Prompt:
A partial copy is required: transcribe exactly the lines from the one containing "nose: (375, 288)" through the last line below, without any pictures.

(People photos with keypoints)

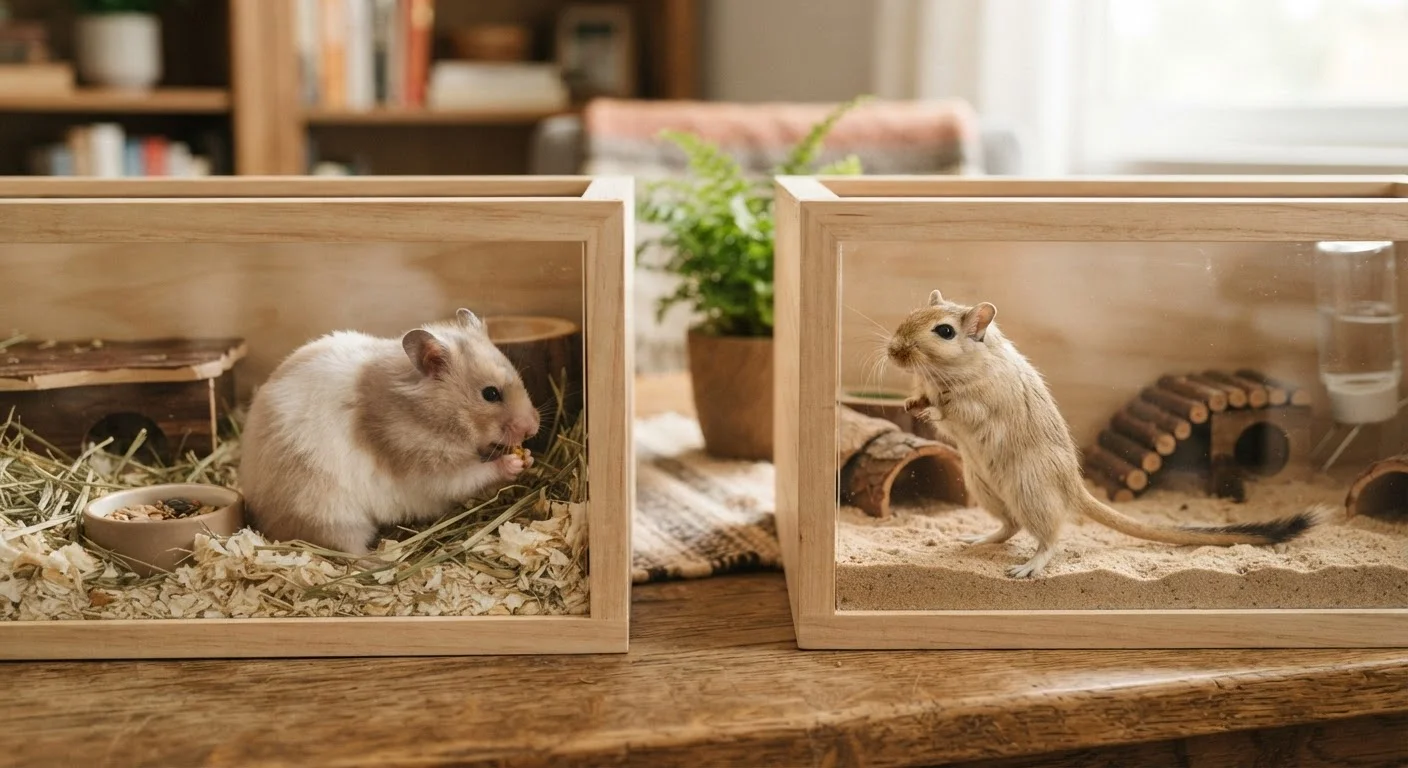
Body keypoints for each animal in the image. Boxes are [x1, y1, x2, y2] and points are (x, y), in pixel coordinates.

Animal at [238, 308, 541, 555]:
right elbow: (472, 474)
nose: (533, 428)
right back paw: (379, 559)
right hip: (330, 514)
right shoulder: (425, 467)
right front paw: (513, 463)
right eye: (490, 394)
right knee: (347, 549)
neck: (427, 415)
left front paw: (528, 458)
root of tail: (262, 519)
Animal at [887, 289, 1324, 579]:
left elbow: (953, 408)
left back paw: (1027, 568)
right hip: (984, 487)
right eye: (911, 313)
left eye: (944, 332)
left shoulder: (980, 401)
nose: (892, 351)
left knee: (1050, 538)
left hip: (1028, 490)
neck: (953, 368)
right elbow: (924, 399)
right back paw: (976, 541)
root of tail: (1074, 488)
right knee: (1010, 527)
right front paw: (910, 404)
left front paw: (932, 406)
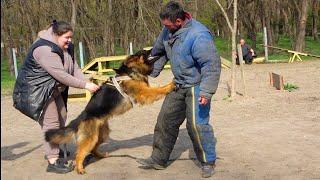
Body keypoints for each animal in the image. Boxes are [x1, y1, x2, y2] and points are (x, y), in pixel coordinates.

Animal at [45, 49, 175, 174]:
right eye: (143, 53)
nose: (152, 48)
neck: (131, 71)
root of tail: (81, 117)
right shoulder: (144, 92)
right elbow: (158, 89)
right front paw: (171, 85)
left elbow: (158, 88)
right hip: (91, 138)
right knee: (80, 153)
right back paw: (80, 168)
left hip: (101, 135)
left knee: (93, 149)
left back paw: (101, 155)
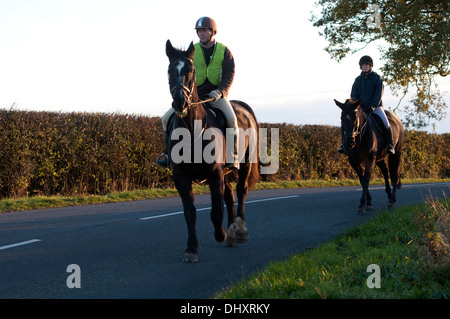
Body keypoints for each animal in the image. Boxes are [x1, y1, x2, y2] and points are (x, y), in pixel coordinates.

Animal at [165, 40, 258, 264]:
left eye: (191, 70)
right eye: (170, 70)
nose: (180, 103)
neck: (191, 130)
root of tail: (242, 108)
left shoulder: (214, 173)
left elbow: (215, 210)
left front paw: (220, 234)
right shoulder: (181, 176)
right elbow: (190, 212)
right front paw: (191, 249)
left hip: (244, 165)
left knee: (241, 191)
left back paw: (238, 230)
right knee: (230, 195)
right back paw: (232, 234)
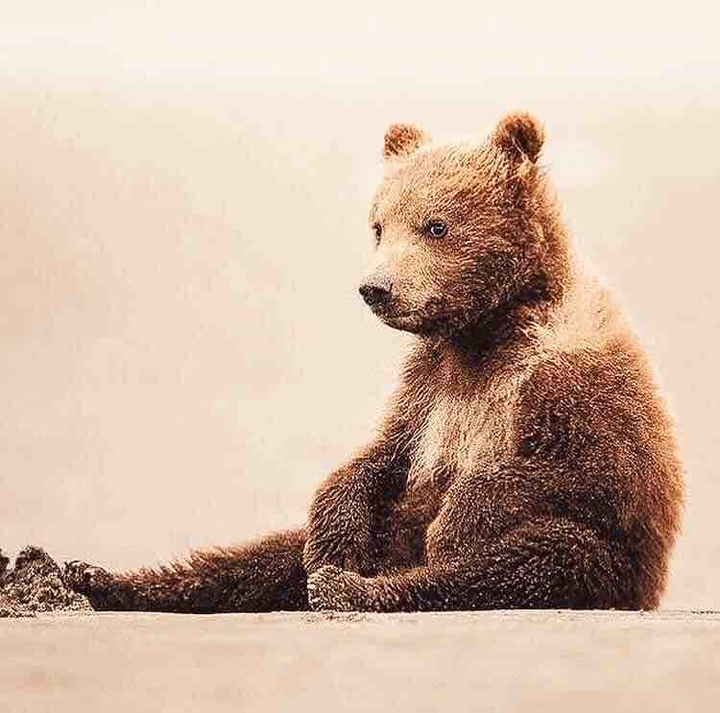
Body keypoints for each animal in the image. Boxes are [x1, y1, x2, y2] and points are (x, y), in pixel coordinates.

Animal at [65, 111, 684, 612]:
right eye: (379, 225)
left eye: (435, 225)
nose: (375, 288)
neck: (484, 332)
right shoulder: (428, 383)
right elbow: (382, 454)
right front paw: (335, 523)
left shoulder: (565, 377)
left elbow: (594, 472)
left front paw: (457, 521)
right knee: (261, 557)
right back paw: (99, 578)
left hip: (608, 567)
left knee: (535, 560)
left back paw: (356, 589)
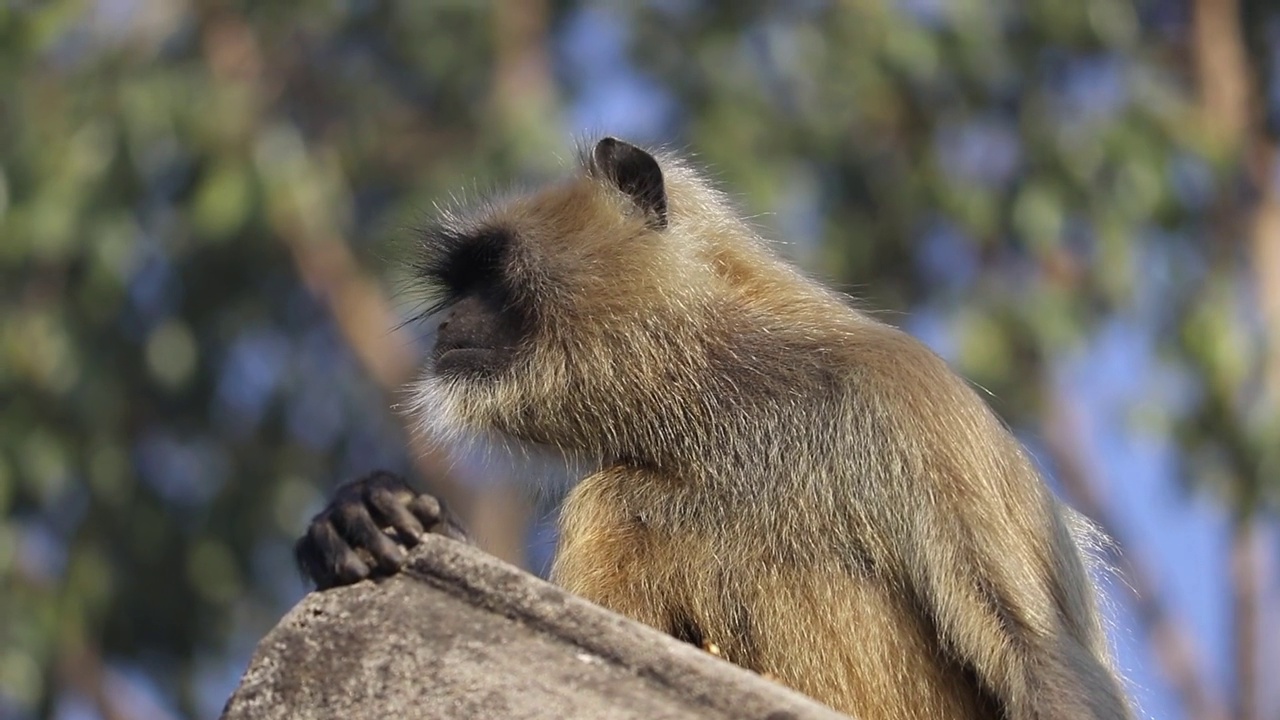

Exercise result:
nose: (375, 288)
neck: (484, 332)
right shoulder: (428, 383)
right elbow: (382, 454)
right front paw: (335, 523)
left shoulder: (565, 377)
left elbow: (594, 472)
left front paw: (457, 521)
right knee: (261, 557)
right back paw: (99, 578)
left hip: (608, 567)
left knee: (535, 560)
left back paw: (356, 589)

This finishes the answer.